===== Brano proposto =====

La Delta Elettronica, che all’inizio degli anni Novanta fornisce ancora esclusivamente prodotti Cobra after market, cioè prodotti non di primo impianto, comincia nel 1991 a collaborare direttamente con le case automobilistiche. Nel senso che gli antifurti, che da lì a poco risulteranno conformi alle direttive europee e in più saranno omologati dall’ente che in Gran Bretagna è collegato alle compagnie assicuratrici, possono essere integrati a bordo delle auto durante la produzione dei veicoli oppure possono essere montati su richiesta dei clienti. Insomma, le varie generazioni di antifurti Cobra possono essere anche installati di serie nelle vetture. La prima casa è la Nissan, quindi la Renault, e poi via via la Wolksvagen, l’Audi, la Porsche, la Daymler, la Toyota, la Honda, la Ford, la Jaguar, la Land Rover, la Mazda.
Nasce il Park Master. Le idee di Memmola non si limitano comunque solo agli antifurti. Nella seconda metà degli anni Novanta crea così il Cobra Park Master, vale a dire un ingegnoso sistema di assistenza alle manovre dell’automobilista basato su sensori posti davanti e dietro la macchina. Questi sensori individuano gli ostacoli a sessanta centimetri di distanza dalla vettura e mettono il pilota sul chi va là.
Tecnologie Gsm e Gps. Nel 2003 Memmola realizza anche, dopo avere avviato una collaborazione con il gruppo Siemens, il Cobra Connex: un sistema che, grazie alle tecnologie Gsm e Gps, permette in caso di aggressione o furto di individuare in tempo reale, 24 ore su 24 e in tutta Europa, la posizione dell’auto rubata, di bloccarla e di segnalare il fatto alla polizia. Negli ultimi dieci anni, dice Memmola, «il valore delle apparecchiature elettroniche in un’auto ha superato il valore del motore».

=====

Consegna: Per favore, ricopia dal brano sugli antifurti Cobra il tratto che va da "La Delta Elettronica, che" fino a "Rover, la Mazda.".

===== Dati forniti =====

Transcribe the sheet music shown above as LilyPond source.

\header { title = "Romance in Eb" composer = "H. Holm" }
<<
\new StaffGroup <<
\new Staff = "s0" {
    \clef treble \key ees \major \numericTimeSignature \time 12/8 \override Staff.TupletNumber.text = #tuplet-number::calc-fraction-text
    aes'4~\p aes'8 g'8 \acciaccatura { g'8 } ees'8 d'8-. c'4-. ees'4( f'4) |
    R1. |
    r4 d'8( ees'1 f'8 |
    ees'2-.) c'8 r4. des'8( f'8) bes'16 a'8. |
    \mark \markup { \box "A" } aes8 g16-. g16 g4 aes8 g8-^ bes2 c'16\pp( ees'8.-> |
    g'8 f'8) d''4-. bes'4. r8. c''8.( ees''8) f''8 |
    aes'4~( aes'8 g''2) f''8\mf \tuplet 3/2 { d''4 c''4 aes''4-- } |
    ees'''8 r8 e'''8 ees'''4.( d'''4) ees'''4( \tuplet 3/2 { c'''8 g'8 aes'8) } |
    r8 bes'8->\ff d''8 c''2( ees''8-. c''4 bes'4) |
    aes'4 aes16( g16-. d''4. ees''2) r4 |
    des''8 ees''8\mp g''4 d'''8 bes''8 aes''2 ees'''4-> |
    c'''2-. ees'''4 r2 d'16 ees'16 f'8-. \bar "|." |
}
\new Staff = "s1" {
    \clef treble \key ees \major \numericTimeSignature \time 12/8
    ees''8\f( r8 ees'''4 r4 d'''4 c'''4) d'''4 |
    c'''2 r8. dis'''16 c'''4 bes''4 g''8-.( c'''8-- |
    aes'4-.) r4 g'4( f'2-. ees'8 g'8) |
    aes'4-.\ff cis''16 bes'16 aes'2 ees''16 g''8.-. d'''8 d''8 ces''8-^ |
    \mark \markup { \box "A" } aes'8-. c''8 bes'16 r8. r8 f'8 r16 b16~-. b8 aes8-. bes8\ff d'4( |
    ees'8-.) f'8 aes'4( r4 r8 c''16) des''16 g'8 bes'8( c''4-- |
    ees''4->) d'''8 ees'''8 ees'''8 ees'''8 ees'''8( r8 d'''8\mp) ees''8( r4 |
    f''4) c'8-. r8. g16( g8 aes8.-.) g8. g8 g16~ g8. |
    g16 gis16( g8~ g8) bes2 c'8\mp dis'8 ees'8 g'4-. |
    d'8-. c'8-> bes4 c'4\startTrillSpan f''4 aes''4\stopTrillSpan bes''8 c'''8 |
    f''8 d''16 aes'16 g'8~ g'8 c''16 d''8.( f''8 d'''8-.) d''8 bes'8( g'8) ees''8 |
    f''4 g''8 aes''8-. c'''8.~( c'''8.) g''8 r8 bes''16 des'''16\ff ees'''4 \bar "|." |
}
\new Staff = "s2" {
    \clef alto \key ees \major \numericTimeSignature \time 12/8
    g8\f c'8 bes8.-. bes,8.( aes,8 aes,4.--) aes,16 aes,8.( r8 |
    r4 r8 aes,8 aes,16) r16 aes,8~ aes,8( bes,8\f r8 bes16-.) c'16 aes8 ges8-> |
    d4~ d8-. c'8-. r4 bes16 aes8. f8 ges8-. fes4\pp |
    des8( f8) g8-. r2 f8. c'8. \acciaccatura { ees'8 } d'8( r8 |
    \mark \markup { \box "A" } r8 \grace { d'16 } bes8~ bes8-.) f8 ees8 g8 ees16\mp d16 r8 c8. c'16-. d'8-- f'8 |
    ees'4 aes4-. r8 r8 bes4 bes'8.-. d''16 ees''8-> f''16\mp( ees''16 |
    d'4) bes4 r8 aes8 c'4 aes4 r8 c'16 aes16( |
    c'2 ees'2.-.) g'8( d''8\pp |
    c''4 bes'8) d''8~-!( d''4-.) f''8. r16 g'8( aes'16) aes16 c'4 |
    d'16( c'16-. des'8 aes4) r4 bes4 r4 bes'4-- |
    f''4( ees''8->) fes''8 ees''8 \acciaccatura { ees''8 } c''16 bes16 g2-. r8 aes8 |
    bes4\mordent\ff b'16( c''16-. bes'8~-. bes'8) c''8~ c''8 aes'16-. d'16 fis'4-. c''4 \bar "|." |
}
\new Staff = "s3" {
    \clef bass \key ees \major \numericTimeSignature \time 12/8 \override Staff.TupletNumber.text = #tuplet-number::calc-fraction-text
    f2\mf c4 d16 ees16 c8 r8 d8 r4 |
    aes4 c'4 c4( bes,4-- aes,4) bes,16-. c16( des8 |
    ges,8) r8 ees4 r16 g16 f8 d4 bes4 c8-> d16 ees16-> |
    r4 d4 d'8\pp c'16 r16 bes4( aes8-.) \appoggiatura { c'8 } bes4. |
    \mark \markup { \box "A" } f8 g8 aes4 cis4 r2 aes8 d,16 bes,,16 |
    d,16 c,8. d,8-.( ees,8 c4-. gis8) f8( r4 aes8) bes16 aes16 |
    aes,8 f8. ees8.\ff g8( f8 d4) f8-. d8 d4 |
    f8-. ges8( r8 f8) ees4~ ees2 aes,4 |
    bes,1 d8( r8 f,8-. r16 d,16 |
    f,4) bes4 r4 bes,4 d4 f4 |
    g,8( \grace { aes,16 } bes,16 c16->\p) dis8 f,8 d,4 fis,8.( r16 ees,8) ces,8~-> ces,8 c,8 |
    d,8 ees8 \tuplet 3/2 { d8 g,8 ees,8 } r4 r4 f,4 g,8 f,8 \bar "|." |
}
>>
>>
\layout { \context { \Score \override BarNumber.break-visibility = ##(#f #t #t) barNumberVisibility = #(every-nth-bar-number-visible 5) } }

=====

Soluzione qui sotto:
La Delta Elettronica, che all’inizio degli anni Novanta fornisce ancora esclusivamente prodotti Cobra after market, cioè prodotti non di primo impianto, comincia nel 1991 a collaborare direttamente con le case automobilistiche. Nel senso che gli antifurti, che da lì a poco risulteranno conformi alle direttive europee e in più saranno omologati dall’ente che in Gran Bretagna è collegato alle compagnie assicuratrici, possono essere integrati a bordo delle auto durante la produzione dei veicoli oppure possono essere montati su richiesta dei clienti. Insomma, le varie generazioni di antifurti Cobra possono essere anche installati di serie nelle vetture. La prima casa è la Nissan, quindi la Renault, e poi via via la Wolksvagen, l’Audi, la Porsche, la Daymler, la Toyota, la Honda, la Ford, la Jaguar, la Land Rover, la Mazda.